Lesetext:
Herr Rohse spricht aber auch eine Warnung aus: Keiner der Schüler dürfe fremden Programm-Code kopieren, man müsse sich schon selber anstrengen. Auch die Text-Hausarbeiten und Referate sollen selbst recherchiert und nicht aus dem Netz kopiert werden. Er erklärt, dass die Schule eine Prüfsoftware erworben hat, die alle Quelltexte und Hausarbeiten – ohne Ausnahme – auf Plagiate untersuchen wird. Alle Programme, Referate und andere Texte müssen über ein Web-Formular im Computerraum der Schule zu Beginn der entsprechenden Unterrichtsstunde hochgeladen werden. Ein Referat darf nur dann gehalten werden, wenn die Software »grün« anzeigt.

Als Alicia nach der Schule ihren Eltern von dem neuen Informatik-Lehrer erzählt, erwähnt sie auch die Plagiatssoftware. Sie stört, dass sie als fleißige, ehrliche Schülerin unter Verdacht gestellt wird. Sie hat sich allerdings nicht getraut, etwas zu sagen. Alicias Mutter, Felizitas, ist erstaunt, denn im Elternbeirat war der Kauf einer solchen Software nicht zur Sprache gekommen, zumal dort zu Spenden für die technische Ausstattung aufgerufen wurde. Sie beschließt, bei der nächsten Sitzung danach zu fragen.

Als Felizitas in der Elternbeiratssitzung den hergebetenen Herrn Rohse nach der Plagiatssoftware fragt, erhält sie umfangreiche Auskunft sowie einen Probezugang, damit sie auch selbst testen kann, wie der britische Anbieter »Fair work« die Arbeiten testet.

Zuhause probiert sie es aus: Sie lädt einen Text aus der größten Online-Enzyklopädie herunter und reicht ihn bei »Fair work« zur Prüfung ein. Und siehe da: Er wird korrekterweise als Plagiat erkannt. Felizitas hatte beim Einloggen die Nutzungsbedingungen und eine »Data Policy« angezeigt bekommen und dann heruntergeladen, denn sie möchte sie später lesen.

Auszüge aus Datensätzen:
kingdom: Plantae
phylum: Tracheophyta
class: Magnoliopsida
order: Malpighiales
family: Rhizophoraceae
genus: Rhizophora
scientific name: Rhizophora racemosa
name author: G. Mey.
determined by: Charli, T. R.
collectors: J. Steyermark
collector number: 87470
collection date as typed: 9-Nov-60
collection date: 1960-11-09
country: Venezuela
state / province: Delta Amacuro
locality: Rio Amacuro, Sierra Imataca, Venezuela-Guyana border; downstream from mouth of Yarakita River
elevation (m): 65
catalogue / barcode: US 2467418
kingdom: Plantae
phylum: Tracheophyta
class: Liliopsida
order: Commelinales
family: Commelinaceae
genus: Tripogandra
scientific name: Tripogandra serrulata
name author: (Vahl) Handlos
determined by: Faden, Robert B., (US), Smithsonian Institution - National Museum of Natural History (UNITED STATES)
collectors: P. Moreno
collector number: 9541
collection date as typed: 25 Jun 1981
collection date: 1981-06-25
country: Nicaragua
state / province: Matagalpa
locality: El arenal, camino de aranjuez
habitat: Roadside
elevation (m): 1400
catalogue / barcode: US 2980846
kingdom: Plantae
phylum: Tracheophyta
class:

Aufgaben:
[A] Wann und auf welchem Weg müssen laut dem Lesetext alle Programme, Referate und anderen Texte hochgeladen werden?
[B] Fassen Sie den Absatz des Lesetexts, der mit „Als Alicia nach der Schule“ beginnt, als Stichpunktliste zusammen. Die wesentlichen Fakten sollen erhalten bleiben.

Erwartete Antworten:
[A] Zu Beginn der entsprechenden Unterrichtsstunde über ein Web-Formular im Computerraum der Schule.

[B]
- Alicia erzählt ihren Eltern nach der Schule vom neuen Informatik-Lehrer und erwähnt die Plagiatssoftware.
- Sie stört, dass sie als fleißige, ehrliche Schülerin unter Verdacht gestellt wird. Sie hat sich aber nicht getraut, etwas zu sagen.
- Ihre Mutter Felizitas ist erstaunt. Im Elternbeirat war der Kauf einer solchen Software nicht zur Sprache gekommen, zumal dort zu Spenden für die technische Ausstattung aufgerufen wurde.
- Felizitas beschließt, bei der nächsten Sitzung danach zu fragen.